The wine
Pinot Gris Tokayer 1948, Wädenswil agricultural station, Switzerland (The labels are gone).
Vignette
On tasting wine that is older than you are. The liquid that you swirl in your glass is deeper in colour yet more muted in tone than younger wines. Sensorially, you swap flashy for depth. And the conversation that drifts around the glass necessarily shifts to a new register.
Difficult to discuss the weather in 1948, as none of us at the table remembers it. Climate change and its impact on vineyards wasn’t a current topic, or if it was you don’t find it when you Google “1948 wine vintage weather”. You learn only that 1947 and 1949 were great years in Bordeaux and ’48 was pretty good.
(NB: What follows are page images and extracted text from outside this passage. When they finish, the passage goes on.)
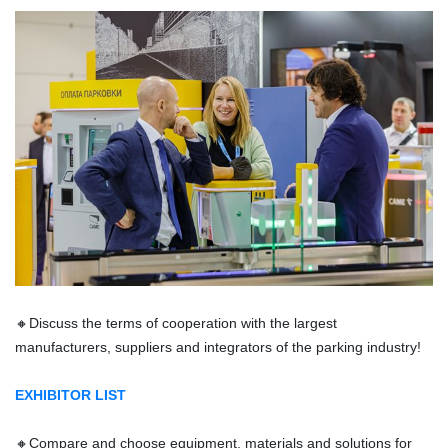
🔸
Discuss the terms of cooperation with the largest
manufacturers, suppliers and integrators of the parking industry!
EXHIBITOR LIST
🔸
Compare and choose equipment, materials and solutions for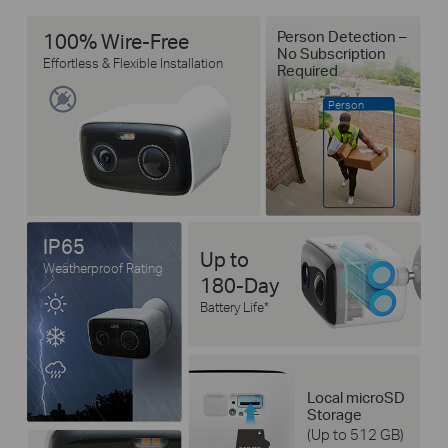
Person Detection –
100% Wire-Free
No Subscription
Effortless & Flexible Installation
Required
Person
IP65
Up to
Weatherproof Rating
180-Day
Battery Life
*
Local microSD
Storage
(Up to 512 GB)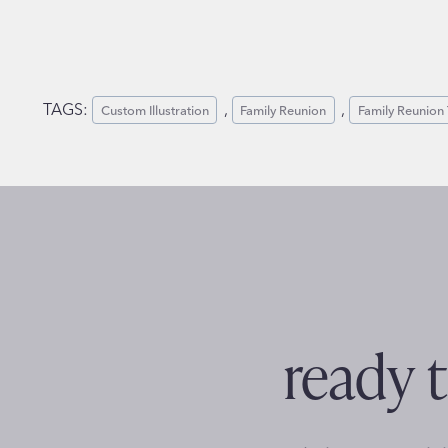
TAGS:
, 
, 
Custom Illustration
Family Reunion
Family Reunion 
ready t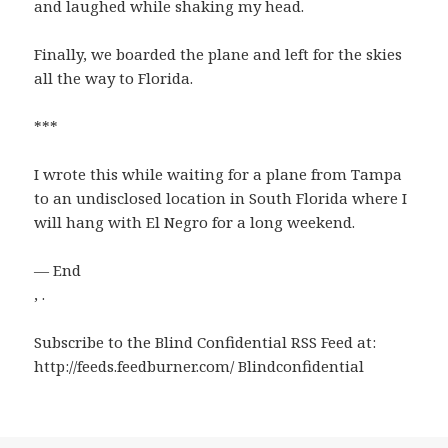
and laughed while shaking my head.
Finally, we boarded the plane and left for the skies
all the way to Florida.
***
I wrote this while waiting for a plane from Tampa
to an undisclosed location in South Florida where I
will hang with El Negro for a long weekend.
— End
, .
Subscribe to the Blind Confidential RSS Feed at:
http://feeds.feedburner.com/ Blindconfidential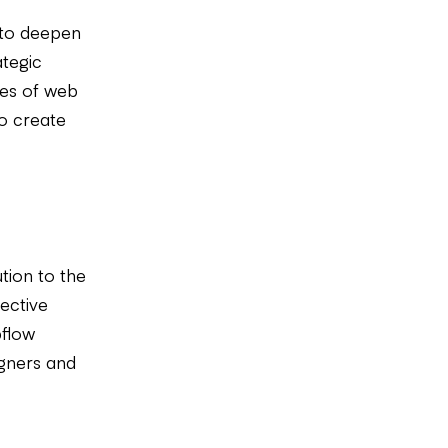
 to deepen
ategic
ies of web
o create
tion to the
ective
bflow
igners and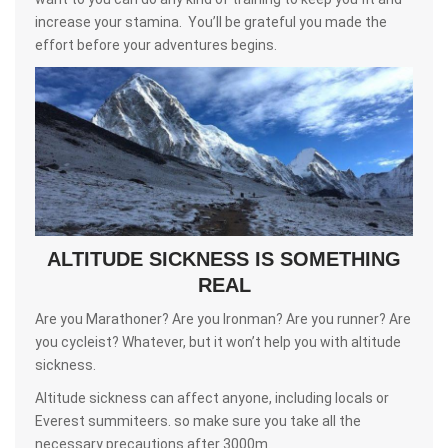
increase your stamina. You’ll be grateful you made the
effort before your adventures begins.
ALTITUDE SICKNESS IS SOMETHING
REAL
Are you Marathoner? Are you Ironman? Are you runner? Are
you cycleist? Whatever, but it won’t help you with altitude
sickness.
Altitude sickness can affect anyone, including locals or
Everest summiteers. so make sure you take all the
necessary precautions after 3000m.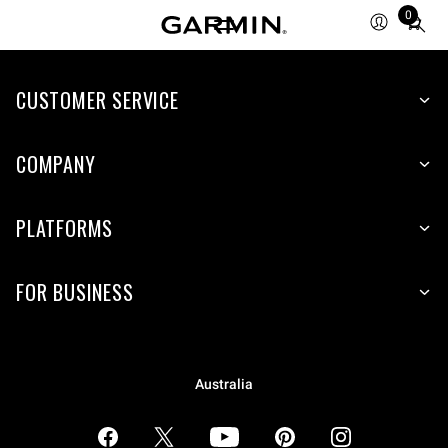
0
Total
items
in
CUSTOMER SERVICE
cart:
0
COMPANY
PLATFORMS
FOR BUSINESS
Australia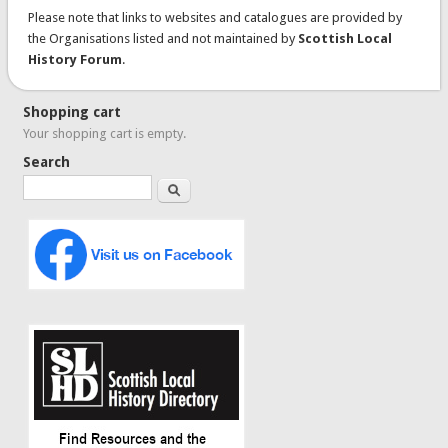
Please note that links to websites and catalogues are provided by
the Organisations listed and not maintained by
Scottish Local
History Forum
.
Shopping cart
Your shopping cart is empty.
Search
Search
Bordeaux and the northeast corner of Switzerland have little in common when it comes to climate, however.
Othmar Stäheli is a longtime Swiss wine professional, editor of Wine and Spirits Journal, with deep knowledge of vintages. “What do we know about that year?” I asked him. A brief pause. “The Berlin air drop began,” he suggested. “The Marshall plan was underway in Europe.” A little research offers: Babe Ruth died in his sleep, the Summer Olympics were revived in London after 12 years of pause, post-Berlin Games, Costa Rica became the first nation to abolish its army.
In a small town near Zürich, Switzerland the vineyard researchers at Wädenswil harvested their Pinot Gris. Like others across Europe, they were undoubtedly grateful to be turning their attention back to making wine and away from a world war. The rumblings of unhappy neighbours went on, with the Arab-Israeli war just 3 months away and Alger Hiss accused of being a communist in the US, the start of a purge that has left a decades-long shadow.
But today we sipped the bounty of a moment of peace.